In Prodigy we’ve tried to make the “happy path” quite painless, while also trying to make sure that all the underlying bits are exposed, so you can swap things out and play with the internals. We want to give people a command that’s like, “Train the text classifier on your batch of annotations”. So I build a model that’s usually good for that, and try to give it sensible defaults. But that’s not the last word on text classification! Sometimes you do need to do something completely different. That’s why we have these wrappers. We don’t even want to tie the library to spaCy — we want it to work with any other solution you provide, so long as that solution has the right capabilities.
So yes sometimes you definitely do need to build things with spaCy to solve a particular problem. And in fact, even spaCy isn’t a 100% satisfying wrapper around spaCy – spaCy also does the thing that’s confusing you here: it gives you mostly-good defaults, that sometimes you need to go and change. And past that, sometimes you’ll need to use an entirely different solution: spaCy provides the best general-purpose NLP things we know how to build; but that doesn’t mean no other NLP or ML tools will be useful for your problems.
Anyway. To answer your specific confusions. It might help to remember that Prodigy’s main mission in life is to ask you questions so you can annotate data. All the processing tools within Prodigy are in assistance of that mission. spaCy’s mission is to add annotations to text, and make the annotation easy to work with. Prodigy needs annotations to ask its questions, so it calls into spaCy. But you could call into other solutions, even simple functions you write yourself.

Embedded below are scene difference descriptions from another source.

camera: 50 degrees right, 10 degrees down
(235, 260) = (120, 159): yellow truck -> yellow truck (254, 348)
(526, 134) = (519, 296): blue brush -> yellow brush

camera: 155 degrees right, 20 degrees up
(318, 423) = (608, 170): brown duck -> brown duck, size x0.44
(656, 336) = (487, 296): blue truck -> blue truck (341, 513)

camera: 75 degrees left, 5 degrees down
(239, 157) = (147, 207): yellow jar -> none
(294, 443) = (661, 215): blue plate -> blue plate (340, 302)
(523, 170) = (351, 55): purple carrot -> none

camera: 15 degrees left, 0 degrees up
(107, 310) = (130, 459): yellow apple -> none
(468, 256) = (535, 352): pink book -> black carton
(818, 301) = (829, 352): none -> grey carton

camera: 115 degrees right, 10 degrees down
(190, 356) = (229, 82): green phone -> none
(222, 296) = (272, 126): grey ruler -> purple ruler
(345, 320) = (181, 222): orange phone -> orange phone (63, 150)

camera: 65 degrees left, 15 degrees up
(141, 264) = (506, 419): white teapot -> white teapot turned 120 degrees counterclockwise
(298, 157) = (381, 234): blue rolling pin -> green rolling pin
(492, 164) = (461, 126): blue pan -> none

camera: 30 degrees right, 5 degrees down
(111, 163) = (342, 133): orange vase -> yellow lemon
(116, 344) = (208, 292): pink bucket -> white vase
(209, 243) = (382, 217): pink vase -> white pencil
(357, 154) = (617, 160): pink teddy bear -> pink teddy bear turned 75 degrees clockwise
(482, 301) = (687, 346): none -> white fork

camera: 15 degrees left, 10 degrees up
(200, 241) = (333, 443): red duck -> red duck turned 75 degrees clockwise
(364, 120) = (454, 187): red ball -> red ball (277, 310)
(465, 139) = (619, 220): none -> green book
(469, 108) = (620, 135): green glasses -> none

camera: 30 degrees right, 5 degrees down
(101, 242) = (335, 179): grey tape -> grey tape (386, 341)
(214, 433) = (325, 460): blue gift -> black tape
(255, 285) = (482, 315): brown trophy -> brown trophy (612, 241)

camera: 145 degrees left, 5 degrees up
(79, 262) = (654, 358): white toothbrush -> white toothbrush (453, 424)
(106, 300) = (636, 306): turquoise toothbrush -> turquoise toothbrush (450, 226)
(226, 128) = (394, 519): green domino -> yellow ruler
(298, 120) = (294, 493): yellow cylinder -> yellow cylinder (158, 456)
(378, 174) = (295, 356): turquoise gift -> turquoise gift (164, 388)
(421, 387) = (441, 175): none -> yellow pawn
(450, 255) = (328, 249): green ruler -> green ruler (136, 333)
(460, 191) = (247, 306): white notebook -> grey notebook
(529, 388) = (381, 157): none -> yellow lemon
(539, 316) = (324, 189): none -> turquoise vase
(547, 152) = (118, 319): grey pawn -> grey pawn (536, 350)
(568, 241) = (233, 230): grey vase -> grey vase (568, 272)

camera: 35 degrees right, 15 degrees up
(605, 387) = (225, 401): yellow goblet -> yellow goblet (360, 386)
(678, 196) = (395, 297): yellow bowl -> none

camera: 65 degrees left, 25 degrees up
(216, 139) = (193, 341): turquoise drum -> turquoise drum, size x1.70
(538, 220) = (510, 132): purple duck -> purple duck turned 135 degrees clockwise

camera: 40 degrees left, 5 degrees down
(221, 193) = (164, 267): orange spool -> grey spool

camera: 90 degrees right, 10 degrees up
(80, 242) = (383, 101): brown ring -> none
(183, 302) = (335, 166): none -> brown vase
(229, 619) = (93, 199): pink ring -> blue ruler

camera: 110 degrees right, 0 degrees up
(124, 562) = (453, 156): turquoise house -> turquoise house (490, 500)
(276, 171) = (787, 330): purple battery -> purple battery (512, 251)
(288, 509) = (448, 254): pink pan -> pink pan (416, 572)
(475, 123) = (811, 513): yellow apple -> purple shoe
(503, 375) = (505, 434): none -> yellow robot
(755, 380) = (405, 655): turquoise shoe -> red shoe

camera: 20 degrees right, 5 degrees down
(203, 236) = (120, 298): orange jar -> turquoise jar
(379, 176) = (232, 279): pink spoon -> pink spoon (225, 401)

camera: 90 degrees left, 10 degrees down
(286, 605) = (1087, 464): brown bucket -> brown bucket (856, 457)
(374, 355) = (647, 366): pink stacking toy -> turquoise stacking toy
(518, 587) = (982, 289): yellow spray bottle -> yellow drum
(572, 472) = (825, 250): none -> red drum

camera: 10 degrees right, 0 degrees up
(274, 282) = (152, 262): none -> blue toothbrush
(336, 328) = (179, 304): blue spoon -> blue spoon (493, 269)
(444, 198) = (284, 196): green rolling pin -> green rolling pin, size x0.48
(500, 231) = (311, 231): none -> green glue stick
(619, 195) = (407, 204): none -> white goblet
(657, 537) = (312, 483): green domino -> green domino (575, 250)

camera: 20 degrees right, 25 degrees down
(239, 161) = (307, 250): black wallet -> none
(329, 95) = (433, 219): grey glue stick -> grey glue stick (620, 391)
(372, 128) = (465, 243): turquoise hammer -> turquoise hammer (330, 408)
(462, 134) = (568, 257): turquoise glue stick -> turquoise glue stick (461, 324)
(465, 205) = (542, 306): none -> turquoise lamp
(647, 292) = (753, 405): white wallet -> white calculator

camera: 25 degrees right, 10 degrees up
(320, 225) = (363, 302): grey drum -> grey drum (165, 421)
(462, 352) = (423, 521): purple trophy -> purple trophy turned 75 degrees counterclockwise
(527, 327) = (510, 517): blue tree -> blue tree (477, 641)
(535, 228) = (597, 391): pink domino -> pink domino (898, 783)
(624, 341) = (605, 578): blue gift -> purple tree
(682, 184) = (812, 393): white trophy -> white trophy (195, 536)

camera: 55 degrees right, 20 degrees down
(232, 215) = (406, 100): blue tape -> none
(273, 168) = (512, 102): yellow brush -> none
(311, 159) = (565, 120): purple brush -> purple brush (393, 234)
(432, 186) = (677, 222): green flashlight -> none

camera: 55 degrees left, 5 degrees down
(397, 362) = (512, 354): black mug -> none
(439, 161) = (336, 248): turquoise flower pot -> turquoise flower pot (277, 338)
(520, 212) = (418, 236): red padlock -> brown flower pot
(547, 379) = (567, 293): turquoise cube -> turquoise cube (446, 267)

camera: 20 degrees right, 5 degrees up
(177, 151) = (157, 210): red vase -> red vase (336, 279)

prodigy.models takes an iterator over tasks and returns an updated iterator, with scores and usually different questions. The purpose is to make a feed of questions for data annotation. It might be accidentally useful for other purposes, but that’s incidental.
Well, spaCy provides two different algorithms — which is unfortunate; we really try to give one of everything. We added the second algorithm, beam search, just for Prodigy. We considered putting it inside Prodigy, but it was too much behind the closed-source curtain — we strongly prefer to expose these things to you.
The beam search is important in producing varied NER questions. It’s designed to handle the case where the model’s really confidently wrong in its predictions. In this situation, beam search can still give you questions that help you guide the model back to the correct analysis. Without beam search, the annotation can get “stuck” in bad states.
EntityRecognizer.__call__ method is designed to give you this variety of questions, from across the beam. If you’re just trying to add annotations to text, this is almost certainly not what you want.